Requirements:
**a)** Answer these questions about the passage on AI generation settings:
(i) What is the highest number of characters the Output Length setting allows?
(ii) Which token do "intercom" and "interchange" share?
(iii) To what is Repetition Penalty said to be equivalent?
**b)** Reproduce, word for word, the stretch of the passage on AI generation settings from "The Output Length" through "your Subscription Tier.".

Selected passage:

start

The Output Length setting controls the maximum amount of text characters that the AI can generate per output, with a minimum of 4 and a maximum of 600 characters depending on your Subscription Tier.

Repetition Penalty

The Repetition Penalty slider decreases the probability of tokens that have appeared before in context. Higher values are stronger. Setting this slider too high will cause the AI to run out of choices and emit worse-quality tokens, while too low of a setting will allow the AI to continuously repeat words or punctuation. For example, if you wanted the AI to mention specific character names or details more often, you would lower this slider. You would increase it if you wanted it to use more varied word choices. Keep in mind that Repetition Penalty works on tokens, not words - so intercom will decrease the probability of interchange, because they share the token inter. But Hello will not decrease the probability of hello, because they are different tokens. (Repetition Penalty is equivalent to e^(Presence Penalty).)

end

Data block:
start

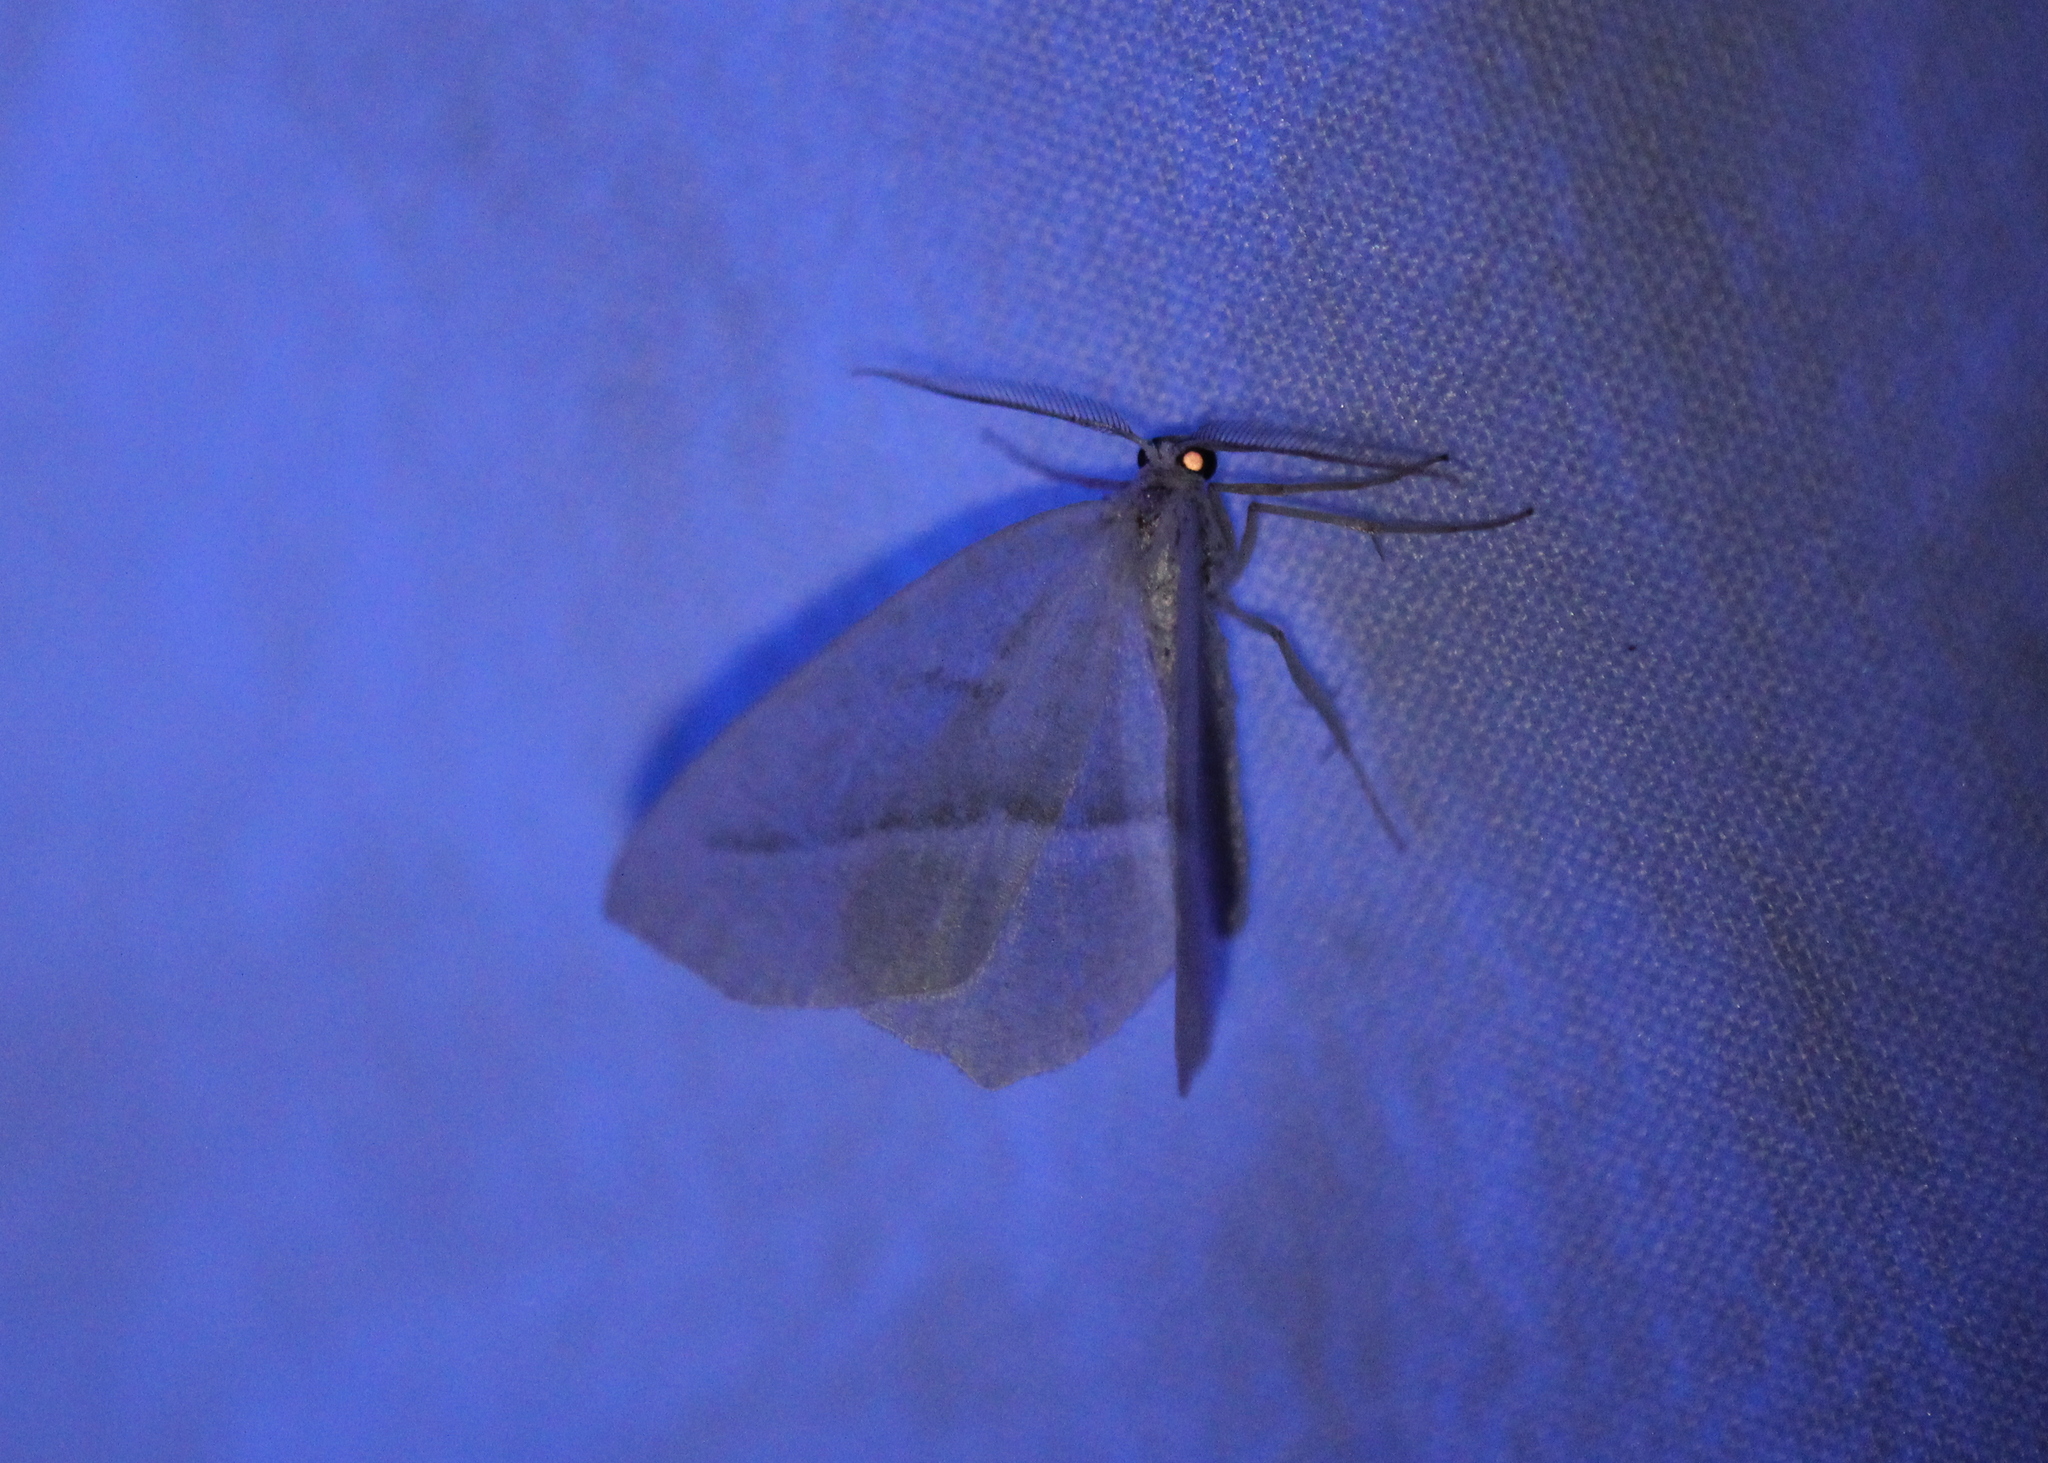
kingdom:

end

Responses in order:
**a)**
(i) 600 characters
(ii) inter
(iii) e^(Presence Penalty)

**b)**
The Output Length setting controls the maximum amount of text characters that the AI can generate per output, with a minimum of 4 and a maximum of 600 characters depending on your Subscription Tier.